Análisis de The Division

Supongo que a estas alturas todos conocemos la historia. Llega el Black Friday, los americanos de clase media pierden las formas y la cabeza en busca de una Minipimer o un reproductor de Blu-ray, alguien echa una porquería en los billetes y la civilización se va al carajo. Este es, a grandes rasgos (siendo generosos) el argumento de The Division, la réplica de Ubisoft a Destiny y su gran esperanza para introducirse en el muy lucrativo mundo del shooter con tintes de RPG. Como suele suceder, tras la propagación del virus llega el caos administrativo, y como la gente no es capaz de gobernarse sola (la posición ideológica del juego en este sentido dista mucho de ser sutil), alguien (el ejército, la democracia, los boy scouts) crea La División, un grupo de operativos que podrían ser tu vecino y que cuando llama el deber se dejan la caña a medias y corren a imponer el orden a tiros. Nuestro papel en el juego, claro, es el de un agente, y aquí vale la pena detenerse un poquito.

Porque por definición, un agente es eso, un señor que hace cosas. Cosas que importan. Y precisamente a tenor de esto, de la agencia, Keith Stuart publicaba en The Guardian el octubre pasado un artículo que intentaba desmontar una de las concepciones más extendidas sobre el funcionamiento psicológico de los videojuegos. Según Stuart, el funcionamiento del videojuego como una fantasía de poder es un mito, y la verdadera clave de su éxito masivo es la agencia, esto es, la capacidad de trasladar al jugador que tiene cierto control sobre los acontecimientos: que tras cada input hay un resultado, que hace cosas, que esas cosas afectan al mundo y, en definitiva, que su papel importa.

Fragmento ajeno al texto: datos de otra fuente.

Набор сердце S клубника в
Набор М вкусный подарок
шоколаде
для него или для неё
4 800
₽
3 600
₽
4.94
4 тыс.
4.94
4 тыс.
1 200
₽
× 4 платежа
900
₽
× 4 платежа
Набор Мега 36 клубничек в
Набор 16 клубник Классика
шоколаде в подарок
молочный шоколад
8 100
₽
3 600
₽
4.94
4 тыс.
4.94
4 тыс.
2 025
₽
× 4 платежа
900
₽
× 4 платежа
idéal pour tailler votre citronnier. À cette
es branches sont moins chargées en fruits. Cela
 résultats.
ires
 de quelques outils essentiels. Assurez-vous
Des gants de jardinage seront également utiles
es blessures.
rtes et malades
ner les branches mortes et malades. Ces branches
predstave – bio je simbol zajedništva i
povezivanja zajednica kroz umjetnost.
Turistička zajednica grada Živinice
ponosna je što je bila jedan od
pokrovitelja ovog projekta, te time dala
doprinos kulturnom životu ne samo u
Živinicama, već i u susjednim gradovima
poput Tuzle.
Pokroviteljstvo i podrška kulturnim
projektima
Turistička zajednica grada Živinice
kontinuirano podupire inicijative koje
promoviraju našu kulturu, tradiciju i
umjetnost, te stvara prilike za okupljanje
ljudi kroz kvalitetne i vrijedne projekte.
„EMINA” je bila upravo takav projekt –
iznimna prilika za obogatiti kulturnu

Para ilustrarlo, el artículo hablaba de trabajos sin sentido y de desesperantes trayectos de vuelta a casa que se ven demorados durante horas por metros que se averían o atascos en la autovía, y daba un ejemplo revelador: la existencia de "controladores placebo", como los botones de los semáforos, que buscan tranquilizar al viandante otorgándole una falsa sensación de control sobre un proceso en esencia automatizado. Volviendo a The Division, es realmente significativo que un juego multijugador masivo se preocupe de manera tan consciente de hacer sentir relevante al jugador: puede que tu papel en la misión haya sido esconderte tras una furgoneta y dejar el trabajo a tu grupo, pero los transeúntes te paran para felicitarte, y en la base todo el mundo querría tenerte a su lado en un tiroteo. Sin embargo, tras la quinta misión secundaria basada en recorrer un bloque de apartamentos pulsando el botón de cuatro generadores, no pude evitar acordarme de esos semáforos.

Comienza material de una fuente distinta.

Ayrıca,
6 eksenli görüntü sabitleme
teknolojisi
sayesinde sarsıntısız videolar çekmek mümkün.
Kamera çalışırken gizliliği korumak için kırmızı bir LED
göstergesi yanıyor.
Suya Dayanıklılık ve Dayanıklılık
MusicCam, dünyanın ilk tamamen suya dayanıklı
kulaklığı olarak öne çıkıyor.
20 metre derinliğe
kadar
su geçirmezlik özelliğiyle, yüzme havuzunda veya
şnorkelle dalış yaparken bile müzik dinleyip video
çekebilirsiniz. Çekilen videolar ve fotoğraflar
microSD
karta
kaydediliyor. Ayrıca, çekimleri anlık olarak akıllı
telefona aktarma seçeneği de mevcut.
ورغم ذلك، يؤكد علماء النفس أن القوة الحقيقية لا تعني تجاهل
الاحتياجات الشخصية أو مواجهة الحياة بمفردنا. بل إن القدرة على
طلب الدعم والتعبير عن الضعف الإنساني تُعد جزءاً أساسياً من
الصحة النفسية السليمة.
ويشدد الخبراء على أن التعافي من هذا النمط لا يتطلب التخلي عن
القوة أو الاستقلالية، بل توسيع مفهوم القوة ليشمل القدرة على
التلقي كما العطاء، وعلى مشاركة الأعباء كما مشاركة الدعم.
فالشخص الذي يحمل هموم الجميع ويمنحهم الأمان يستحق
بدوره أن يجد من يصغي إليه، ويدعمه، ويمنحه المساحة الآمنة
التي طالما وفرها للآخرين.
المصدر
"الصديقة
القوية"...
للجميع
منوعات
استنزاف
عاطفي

Es una ruptura entre la supuesta épica que pretende narrar y lo que realmente sucede en pantalla. Puede que no sea cien por cien culpa suya, porque hay que contar con la estupidez humana, y continuar una secuencia introductoria que habla de salvar la civilización con un primer briefing en el que alguien considera divertidísimo hacer sentadillas a espaldas del instructor le arruina el tono a cualquiera. En este sentido, me gustaría poder decir que el argumento hace lo que puede, pero estaría mintiendo; de nuevo, como en Destiny, o en Titanfall, el intento de unir narrativa y multijugador pasa por una historia contada a pedacitos, en coleccionables, cinemáticas furtivas y textos en letra muy pequeñita, como queriendo no molestar. Y puede que sea lo más inteligente, porque hablamos de ese tipo de historia basada en que la gente te meta prisa por el intercomunicador y mencione de carrerilla apellidos como Anderson o Bugakov. No nos estamos perdiendo nada. Sin embargo, a un nivel de diseño, puede que sea el momento de dibujar una línea en la arena: hemos tolerado las secundarias insulsas demasiado tiempo.